0

I want to know the location of all the words in the pdf page. I have been trying to find something on the web but couldn't. Can anyone help me which library (preferably in java platform) should I use?

Prabhjot Rai
  • 27
  • 1
  • 3
  • 1
    This type of question usually gets flagged. Till then, look for the PrintTextLocations example in PDFBox. In the 2.0 sources, there's also the DrawPrintTextLocations example which is the same on steroids. – Tilman Hausherr Dec 08 '15 at 11:30
  • I am looking forward to read the pdf line by line. Can you help me by providing a link of a book/doc if you know one? My idea was to use x-axis to read the characters line by line by knowing their positions. – Prabhjot Rai Dec 08 '15 at 12:31
  • That's a different question. To read line by line, just use the PDFTextStripper class. https://pdfbox.apache.org/1.8/cookbook/textextraction.html – Tilman Hausherr Dec 08 '15 at 12:36

2 Answers2

0

Take a look at this tutorial : http://www.luigimicco.altervista.org/doku.php/en/doc/pdf_structure

Basically, with PDFBox, you can aces to the PDFContent with

InputStream is = yourPDFDocument.getDocumentCatalog().getPages().get(yourPage).getContents();

and then, search for the X Y Td line you're looking for.

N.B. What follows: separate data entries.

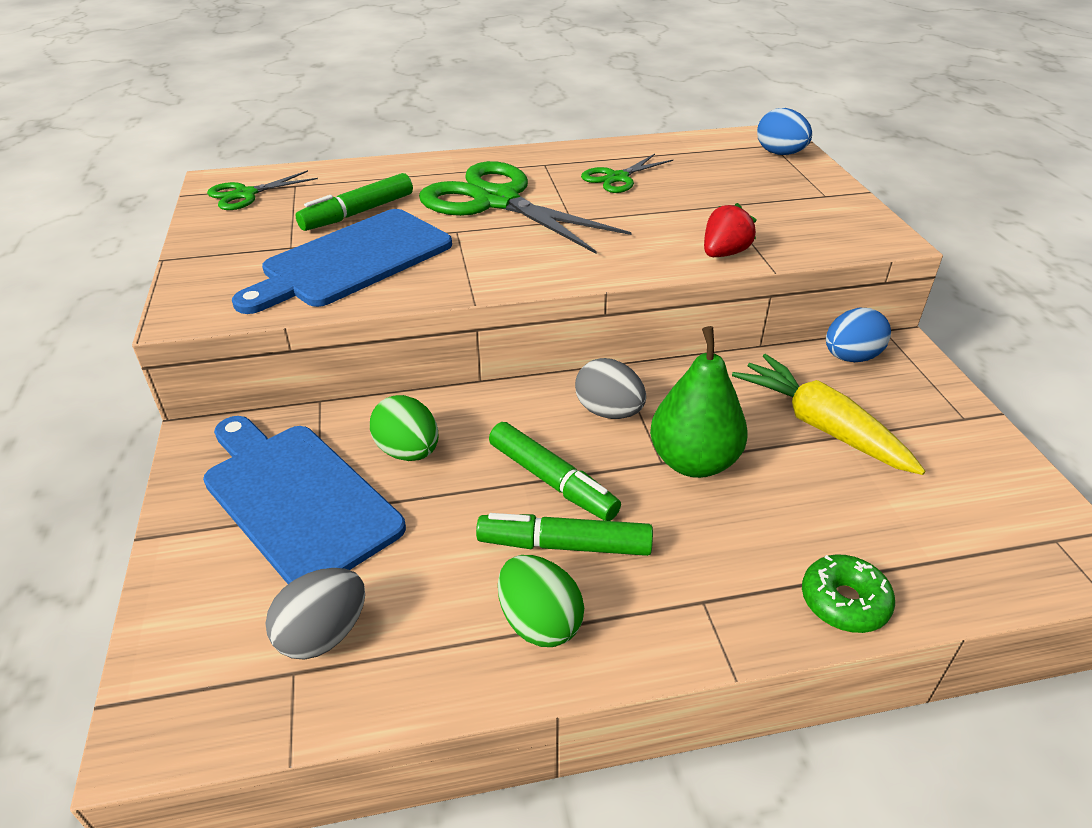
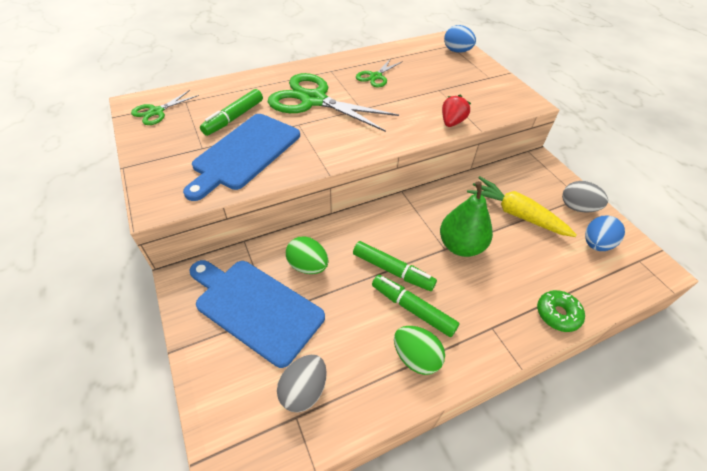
camera: 15 degrees left, 10 degrees up
green marker [476,513,653,556] -> green marker turned 45 degrees clockwise [372,275,460,337]
grey egg [575,358,646,419] -> grey egg moved to [562,181,608,212]
blue egg [826,308,891,362] -> blue egg moved to [585,215,625,251]

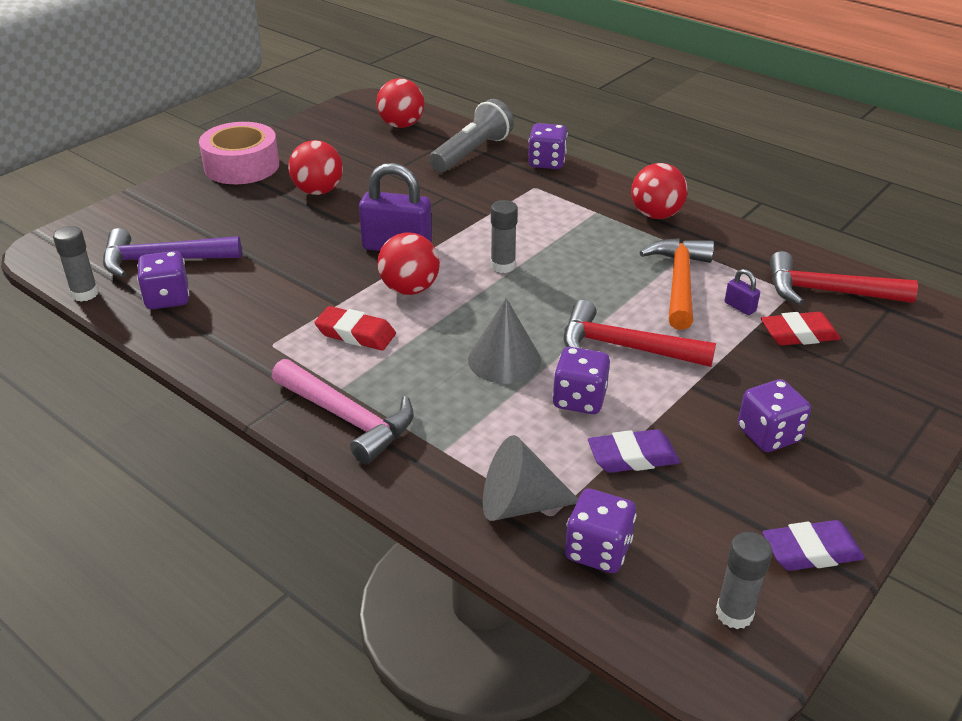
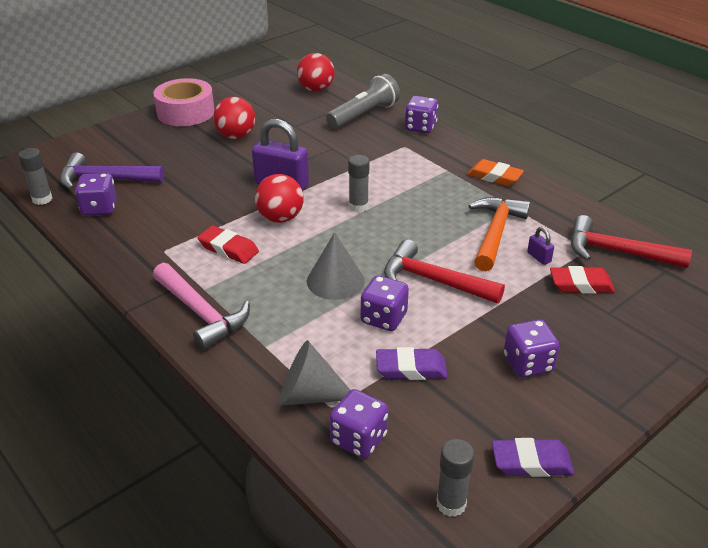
camera: 10 degrees right, 0 degrees up
red ball [631,163,688,219] -> orange eraser [467,159,524,186]

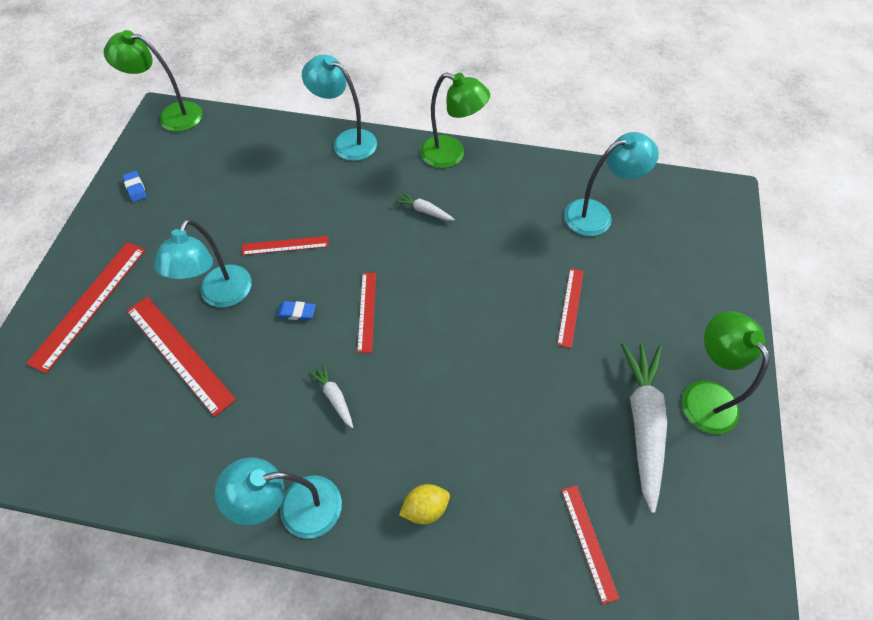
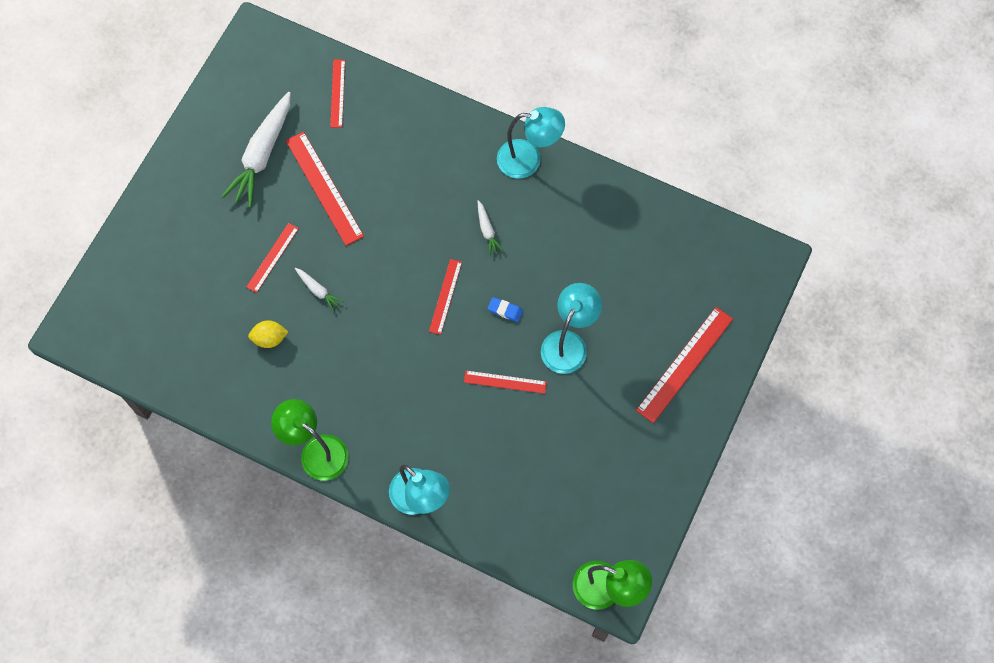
camera: 165 degrees left, 10 degrees up
blue eraser [123,171,147,202] -> none
red ruler [127,296,236,417] -> red ruler moved to [286,132,364,246]
white carrot [395,192,455,221] -> white carrot moved to [295,268,344,312]
yellow lemon [399,484,450,524] -> yellow lemon moved to [248,320,288,348]
turquoise lamp [564,132,659,236] -> none
green lamp [682,311,770,434] -> none

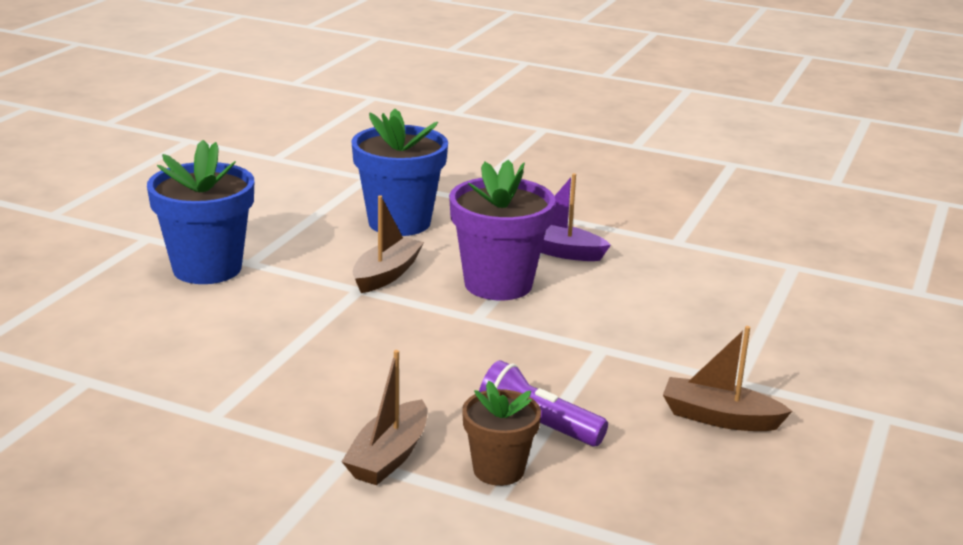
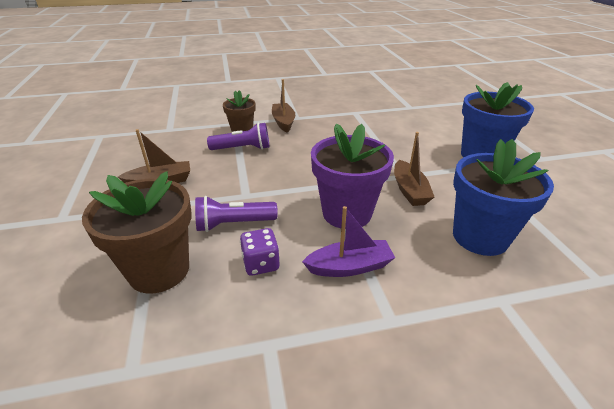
camera: 145 degrees right, 10 degrees up
none -> brown flower pot [82,171,192,293]
none -> purple flashlight [195,196,278,232]
none -> purple dice [240,228,280,276]

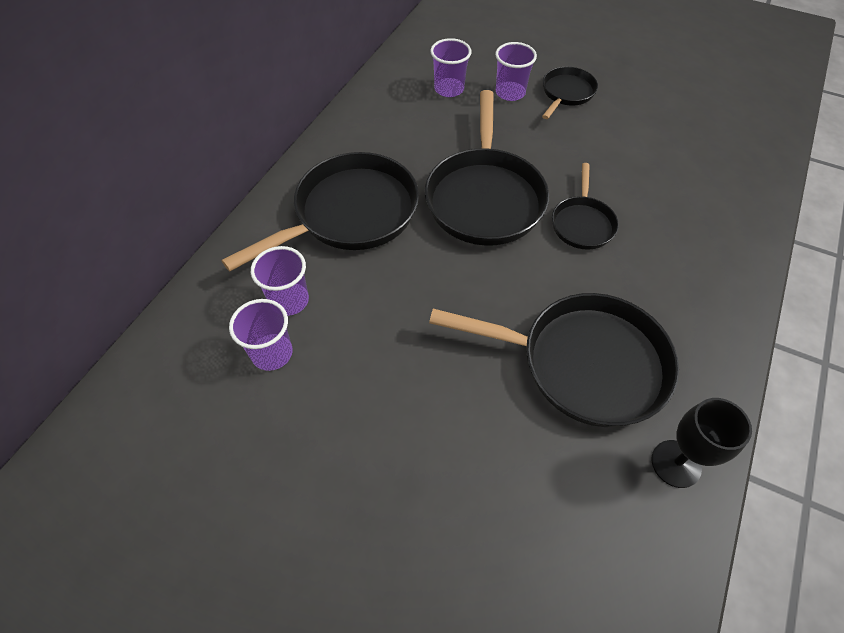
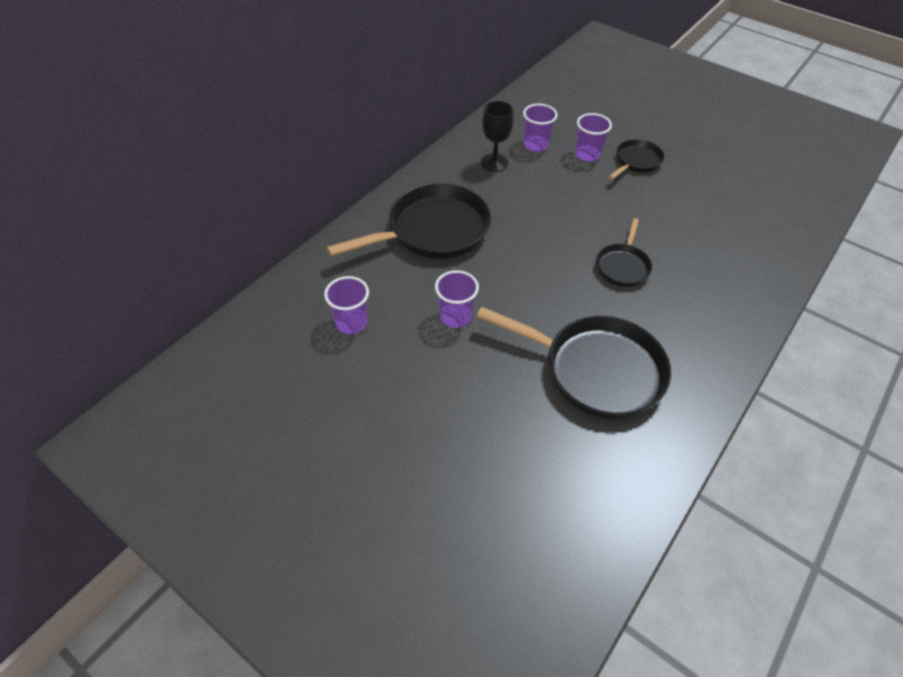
camera: 10 degrees right, 5 degrees down
purple cup [251,246,309,316] -> purple cup moved to [435,270,479,328]
black pan [425,90,549,246] -> none
black goblet [652,398,752,488] -> black goblet moved to [481,101,514,172]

I'm REALLY sure there is a simpler way to do it, but since I work a lot with the Content Stream for a project, I am only aware of this way.
Search in PDFBox's javaDocs for more details !

I hope this will help you :)

Cook
  • 69
  • 1
  • 7
  • **(A)** The **Td** operation is not the only way to position text. **(B)** The parameters of the **Td** operation may be subject to transformations and, therefore, not contain the coordinates the OP searches. **(C)** You only look at the page content stream and completely ignore content streams of form xobjects. **(D)** For extracting text with locations with PdfBox one should derive a solution from the `PDFTextStripper` class. – mkl Dec 09 '15 at 16:52
0

You can use Textricator, but unfortunately the documentation is not maintained so it's very difficult to make the more interesting aspects of it work. However, to just see the text locations you can use simple text mode.

./textricator.bat text --pages=2 xxx.pdf

# output is a long list of CSV properties for the document, including the OCR read text and the x,y coordinates of it.  
not2qubit
  • 10,014
  • 4
  • 72
  • 101